Whether one accumulates assets before or during a marriage, protecting those assets during a divorce often becomes a high priority. While assets such as money may be relatively easy to divide during a divorce, other assets, like real estate, are much more complex and may require some forward thinking. Someone who invests in real estate and owns multiple properties should be especially proactive about protecting them well before the potential for high-asset divorce arises.
A Pennsylvania real estate investor may have more control over his or her assets by forming a limited liability company and transferring those assets to the LLC. Since they are no longer the investor’s personal assets but belong to the LLC, they may be off the table during asset division – particularly if this structure was established before the marriage took place. However, taking this step when a divorce is already on the horizon may be interpreted as hiding assets, so it is wise to obtain legal guidance.
When divorce is inevitable
Unfortunately, too many real estate investors face divorce without a plan to protect their assets.

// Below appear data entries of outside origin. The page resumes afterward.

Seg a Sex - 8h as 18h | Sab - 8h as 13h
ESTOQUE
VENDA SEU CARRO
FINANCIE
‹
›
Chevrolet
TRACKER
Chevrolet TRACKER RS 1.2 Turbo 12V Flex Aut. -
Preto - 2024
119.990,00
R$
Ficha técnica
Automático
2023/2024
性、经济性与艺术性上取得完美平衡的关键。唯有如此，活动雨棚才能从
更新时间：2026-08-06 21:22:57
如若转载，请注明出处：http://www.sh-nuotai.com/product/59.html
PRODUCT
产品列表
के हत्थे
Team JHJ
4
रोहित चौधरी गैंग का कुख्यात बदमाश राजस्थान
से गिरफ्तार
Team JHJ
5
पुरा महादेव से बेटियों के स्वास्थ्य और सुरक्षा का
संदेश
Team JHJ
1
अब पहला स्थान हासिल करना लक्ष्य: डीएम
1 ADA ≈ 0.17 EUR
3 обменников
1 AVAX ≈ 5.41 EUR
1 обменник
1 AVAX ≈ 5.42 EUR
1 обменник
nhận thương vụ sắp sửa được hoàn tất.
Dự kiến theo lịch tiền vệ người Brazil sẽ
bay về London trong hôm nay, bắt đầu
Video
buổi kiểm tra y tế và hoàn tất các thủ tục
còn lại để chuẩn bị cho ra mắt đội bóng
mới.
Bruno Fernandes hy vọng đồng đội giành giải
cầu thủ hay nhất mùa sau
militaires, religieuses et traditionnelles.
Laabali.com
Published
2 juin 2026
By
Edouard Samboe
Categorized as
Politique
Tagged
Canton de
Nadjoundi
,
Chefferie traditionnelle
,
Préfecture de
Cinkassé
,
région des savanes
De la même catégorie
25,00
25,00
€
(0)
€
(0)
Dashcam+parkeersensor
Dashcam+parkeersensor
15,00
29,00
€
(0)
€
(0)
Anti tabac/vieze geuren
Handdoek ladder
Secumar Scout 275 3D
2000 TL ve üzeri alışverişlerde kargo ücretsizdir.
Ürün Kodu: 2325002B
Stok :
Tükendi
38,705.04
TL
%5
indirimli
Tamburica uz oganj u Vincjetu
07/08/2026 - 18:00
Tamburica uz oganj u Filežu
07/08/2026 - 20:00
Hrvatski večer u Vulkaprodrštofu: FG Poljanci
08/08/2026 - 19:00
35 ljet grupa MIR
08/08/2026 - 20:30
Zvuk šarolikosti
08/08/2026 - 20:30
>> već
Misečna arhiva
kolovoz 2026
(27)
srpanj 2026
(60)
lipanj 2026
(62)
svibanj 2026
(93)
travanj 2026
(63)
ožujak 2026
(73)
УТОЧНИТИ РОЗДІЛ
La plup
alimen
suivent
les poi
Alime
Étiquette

To avoid losing valuable property during asset division, an investor may attempt to negotiate an appropriate buyout with his or her spouse. This may involve obtaining a professional valuation of one’s real estate portfolio and offering the spouse an amount commensurate with his or her share of the assets.
Without an LLC or prenuptial agreement, a real estate investor may have few choices when divorce is looming. No matter the path a real estate investor takes to protect his or her portfolio, it is wise to do so with experienced legal counsel. In fact, a Pennsylvania attorney with experience in high-asset divorce may suggest other alternatives to avoid dividing one’s real estate portfolio in a divorce.